§ Material supplied:
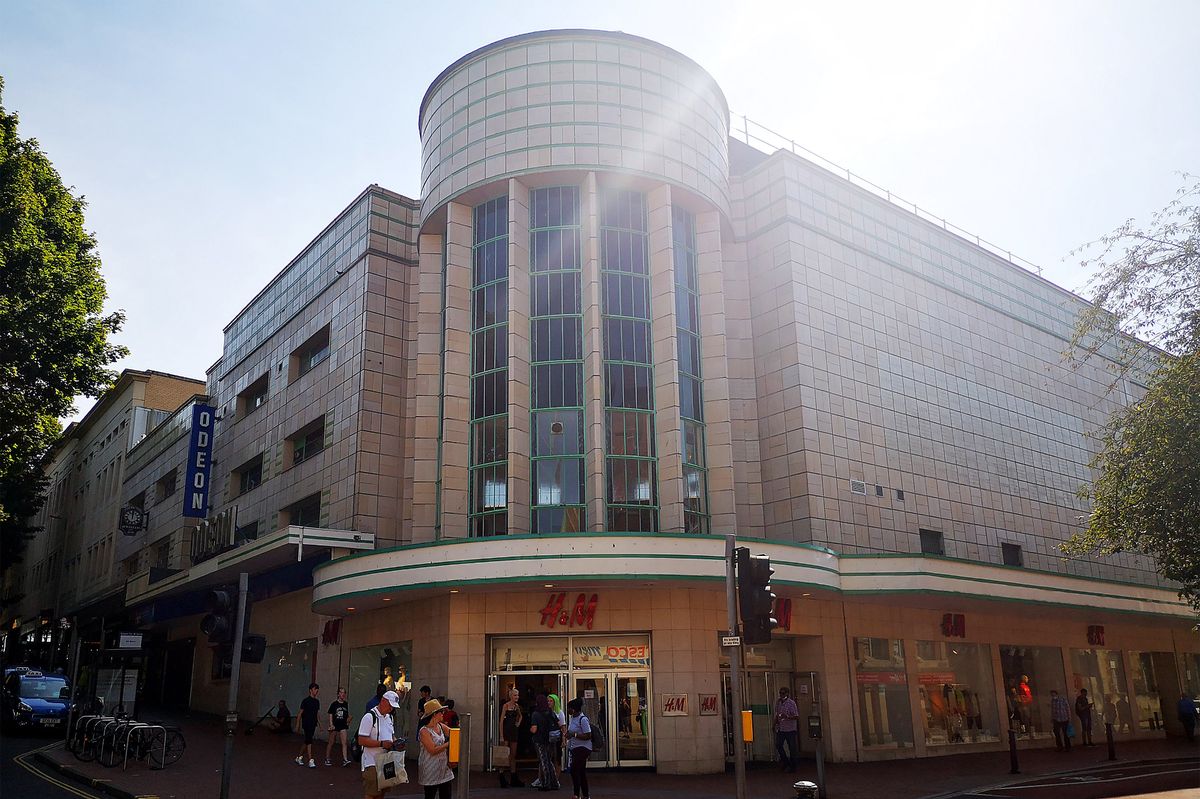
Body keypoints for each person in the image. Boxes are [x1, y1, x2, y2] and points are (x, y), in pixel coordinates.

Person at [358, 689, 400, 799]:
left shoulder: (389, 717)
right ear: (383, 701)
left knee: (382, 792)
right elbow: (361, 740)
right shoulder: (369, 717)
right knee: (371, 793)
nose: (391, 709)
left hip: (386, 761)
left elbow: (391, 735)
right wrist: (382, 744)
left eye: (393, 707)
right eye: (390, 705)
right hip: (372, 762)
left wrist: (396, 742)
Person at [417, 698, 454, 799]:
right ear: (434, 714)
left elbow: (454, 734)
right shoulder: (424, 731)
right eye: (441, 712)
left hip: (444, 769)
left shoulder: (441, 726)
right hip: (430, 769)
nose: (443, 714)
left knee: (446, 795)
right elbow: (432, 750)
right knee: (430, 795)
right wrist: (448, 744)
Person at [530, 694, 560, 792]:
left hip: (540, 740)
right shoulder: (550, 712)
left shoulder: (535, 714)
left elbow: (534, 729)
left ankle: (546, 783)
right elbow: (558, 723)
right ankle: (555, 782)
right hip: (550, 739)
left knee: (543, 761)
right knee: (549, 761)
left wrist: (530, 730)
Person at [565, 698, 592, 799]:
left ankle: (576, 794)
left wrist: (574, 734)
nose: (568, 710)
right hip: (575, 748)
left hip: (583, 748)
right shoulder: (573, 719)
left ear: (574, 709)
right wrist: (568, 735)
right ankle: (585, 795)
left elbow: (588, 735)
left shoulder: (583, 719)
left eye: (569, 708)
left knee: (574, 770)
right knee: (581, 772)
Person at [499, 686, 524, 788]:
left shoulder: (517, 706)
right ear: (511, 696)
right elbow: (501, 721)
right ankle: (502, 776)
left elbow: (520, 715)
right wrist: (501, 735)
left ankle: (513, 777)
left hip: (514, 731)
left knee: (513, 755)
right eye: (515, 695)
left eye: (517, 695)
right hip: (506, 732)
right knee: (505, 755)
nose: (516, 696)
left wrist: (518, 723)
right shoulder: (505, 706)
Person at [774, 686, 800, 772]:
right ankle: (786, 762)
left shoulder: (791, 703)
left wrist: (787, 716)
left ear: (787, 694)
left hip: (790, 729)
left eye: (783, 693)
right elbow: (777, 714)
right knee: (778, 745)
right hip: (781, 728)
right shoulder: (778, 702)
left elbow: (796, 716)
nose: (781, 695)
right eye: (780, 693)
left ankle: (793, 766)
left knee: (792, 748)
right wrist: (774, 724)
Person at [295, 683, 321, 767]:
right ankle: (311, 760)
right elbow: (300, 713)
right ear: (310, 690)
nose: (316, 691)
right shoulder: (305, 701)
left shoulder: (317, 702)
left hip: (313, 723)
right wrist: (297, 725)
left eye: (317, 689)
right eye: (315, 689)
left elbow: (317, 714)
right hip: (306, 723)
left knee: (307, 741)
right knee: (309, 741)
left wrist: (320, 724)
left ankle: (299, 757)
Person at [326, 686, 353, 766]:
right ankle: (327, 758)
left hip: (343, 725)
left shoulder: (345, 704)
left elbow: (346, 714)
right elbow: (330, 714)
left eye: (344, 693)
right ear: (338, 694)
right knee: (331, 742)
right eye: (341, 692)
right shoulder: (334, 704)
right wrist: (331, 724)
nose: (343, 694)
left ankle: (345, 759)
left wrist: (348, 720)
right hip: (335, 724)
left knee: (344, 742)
==
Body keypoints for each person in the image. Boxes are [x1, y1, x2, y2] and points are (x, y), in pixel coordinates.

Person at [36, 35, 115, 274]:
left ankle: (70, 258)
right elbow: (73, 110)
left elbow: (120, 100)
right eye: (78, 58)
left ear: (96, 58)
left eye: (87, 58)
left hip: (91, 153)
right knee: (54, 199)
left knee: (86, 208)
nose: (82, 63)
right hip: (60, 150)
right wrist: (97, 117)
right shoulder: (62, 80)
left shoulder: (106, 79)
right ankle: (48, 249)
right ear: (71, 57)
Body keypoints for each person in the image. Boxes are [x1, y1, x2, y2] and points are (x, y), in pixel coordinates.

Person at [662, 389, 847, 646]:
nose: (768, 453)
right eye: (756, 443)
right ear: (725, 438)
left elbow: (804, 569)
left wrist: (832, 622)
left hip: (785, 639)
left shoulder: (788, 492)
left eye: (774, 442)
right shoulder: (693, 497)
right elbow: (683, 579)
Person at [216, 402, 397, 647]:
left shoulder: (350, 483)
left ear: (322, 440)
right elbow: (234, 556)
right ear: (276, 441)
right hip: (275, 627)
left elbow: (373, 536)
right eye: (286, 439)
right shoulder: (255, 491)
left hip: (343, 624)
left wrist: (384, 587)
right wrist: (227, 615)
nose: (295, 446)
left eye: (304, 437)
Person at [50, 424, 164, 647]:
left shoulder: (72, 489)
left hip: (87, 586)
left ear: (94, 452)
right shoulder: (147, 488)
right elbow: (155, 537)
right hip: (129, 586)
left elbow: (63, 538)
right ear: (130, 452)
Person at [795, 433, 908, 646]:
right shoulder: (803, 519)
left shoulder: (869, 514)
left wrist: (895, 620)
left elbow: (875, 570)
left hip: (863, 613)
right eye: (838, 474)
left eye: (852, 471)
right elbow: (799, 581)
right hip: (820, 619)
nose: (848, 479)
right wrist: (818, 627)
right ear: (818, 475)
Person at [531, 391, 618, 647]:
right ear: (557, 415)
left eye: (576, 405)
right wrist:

§ Exercise instructions: Take from the listing above each line that contains the string "nose".

§ Task result:
nose: (391, 709)
nose: (443, 714)
nose: (568, 710)
nose: (516, 696)
nose: (781, 695)
nose: (316, 691)
nose: (343, 694)
nose: (82, 63)
nose: (768, 453)
nose: (295, 446)
nose: (848, 479)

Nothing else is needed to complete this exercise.